Not giant they are zebras and leopards. The cories are also small. I think I will leave things as they are I realize I made a few mistakes I have been reading a couple of books but should have read more before the cories (and also received incorrect advice from person at fish store) But it is what it is. All and all I think the tank is pretty well balanced. I just need to move into a bigger house so I can get a couple of more. 
thanks for the link too, very interesting and helpful.


----------



## jamnigh (Apr 24, 2013)

What incorrect information have you gotten may I ask?


----------



## streak (May 20, 2013)

that it was ok to mix and match cory types. I knew they were schooling fish and that i needed to get at least 3 to start. And so i asked if i had to get the same type or it would be ok to get mixed and was told that was fine. i picked 3 different types and later on realized they only school with the same. So i made a mistake there.


----------



## jrman83 (Jul 9, 2010)

Cories don't really school, they shoal instead. Regardless, I would not add any more fish. 10g tanks are tough to find a balance.


----------



## majerah1 (Oct 29, 2010)

Because the swimming patterns of the zebra danios I would look instead into a 20 long or larger to replace the ten gallon. They love to move.Then I would think of upping the cory shoal to another two and possibly get another platy.


----------



## silvergourami1 (Jun 20, 2013)

You are at your limit. I wouldn't add anymore cory's either as was suggested....three is fine for such a small space.

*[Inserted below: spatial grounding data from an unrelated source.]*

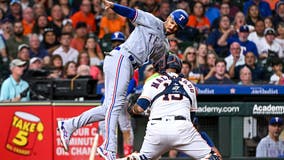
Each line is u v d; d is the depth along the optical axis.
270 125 33.03
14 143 32.47
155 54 26.47
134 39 25.78
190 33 43.56
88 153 32.34
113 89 25.70
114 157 25.61
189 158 32.12
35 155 32.38
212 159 25.17
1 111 32.41
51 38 42.75
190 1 45.53
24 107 32.41
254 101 33.41
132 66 25.88
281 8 45.31
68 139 26.38
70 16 45.22
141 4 45.47
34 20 43.84
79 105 32.28
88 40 41.75
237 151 32.97
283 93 33.25
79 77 35.25
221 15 44.81
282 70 40.97
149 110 28.03
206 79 37.75
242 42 42.06
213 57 39.22
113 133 25.66
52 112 32.38
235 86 33.19
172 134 25.11
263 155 33.03
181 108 25.48
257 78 40.19
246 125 32.97
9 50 41.72
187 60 39.16
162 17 44.84
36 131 32.38
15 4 44.00
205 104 32.81
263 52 42.59
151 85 25.83
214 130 33.00
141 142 33.00
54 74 37.16
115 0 46.09
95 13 45.47
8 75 39.44
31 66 38.44
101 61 41.66
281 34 43.69
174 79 26.05
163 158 32.09
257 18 44.66
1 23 42.59
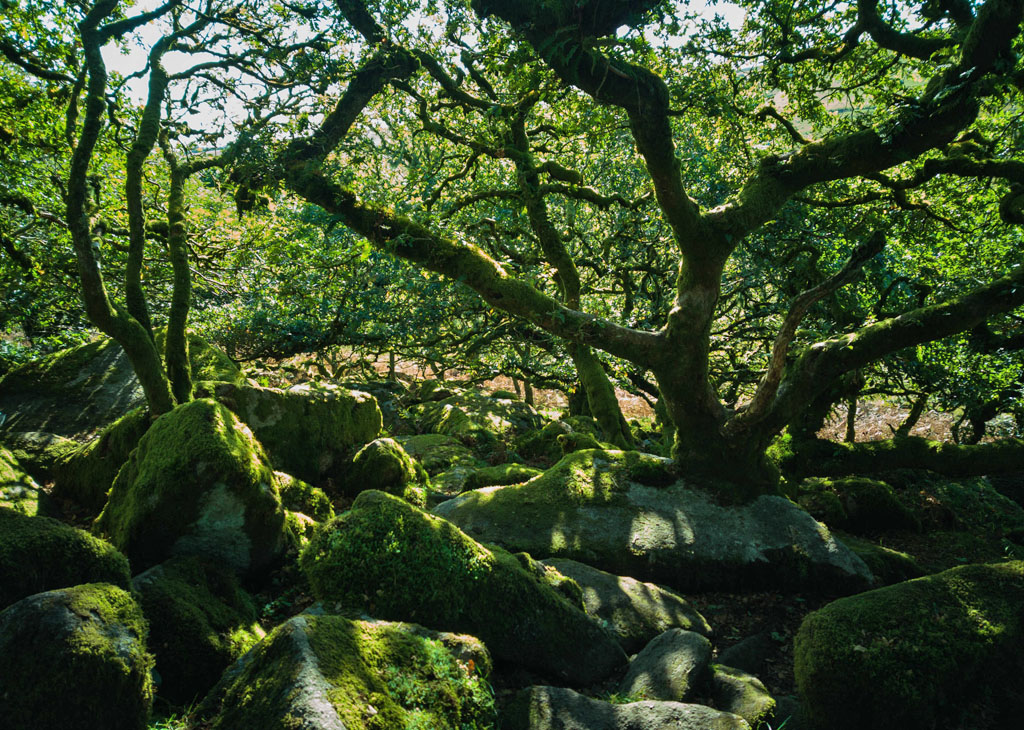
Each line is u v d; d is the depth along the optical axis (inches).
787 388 285.4
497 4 204.2
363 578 172.1
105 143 355.6
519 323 462.6
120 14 339.3
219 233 461.7
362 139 318.3
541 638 183.0
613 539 269.4
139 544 188.5
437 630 168.1
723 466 294.2
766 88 346.6
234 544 197.0
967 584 179.9
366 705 122.0
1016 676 164.4
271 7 289.3
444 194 423.8
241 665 138.5
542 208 357.7
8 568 131.9
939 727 155.6
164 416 216.4
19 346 490.9
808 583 262.8
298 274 471.2
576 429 479.8
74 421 328.8
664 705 148.6
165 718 140.9
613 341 291.7
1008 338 373.1
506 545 265.3
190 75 278.2
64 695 111.8
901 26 319.3
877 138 267.3
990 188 404.8
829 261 445.1
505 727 144.4
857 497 358.6
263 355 531.8
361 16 273.1
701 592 262.4
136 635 127.3
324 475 321.4
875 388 540.4
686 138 410.9
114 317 241.3
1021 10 222.4
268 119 279.7
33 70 314.2
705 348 290.0
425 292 466.3
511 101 314.7
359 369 724.0
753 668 207.3
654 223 468.8
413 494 316.2
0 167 356.8
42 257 414.0
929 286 368.2
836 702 155.3
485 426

You want a general ratio of 85% max, but you'll be fine. If you can upgrade in the future to a larger tank, by all means and use the 10g for breeding, quarantine or house a large school of small tetras and a few bottom dwellers. 10's are also great for shrimp; they are fun to watch and breed.

I truly wouldn't mind taking a 10 and turn it into a crab breeder along with maybe some smaller gourami! I think it would be interesting. Not really sure how I could do it; as the limited space to create a tiny beach would prove difficult. 

"Wonder if crabs would use an extended(above surface)piece of driftwood?!!"


----------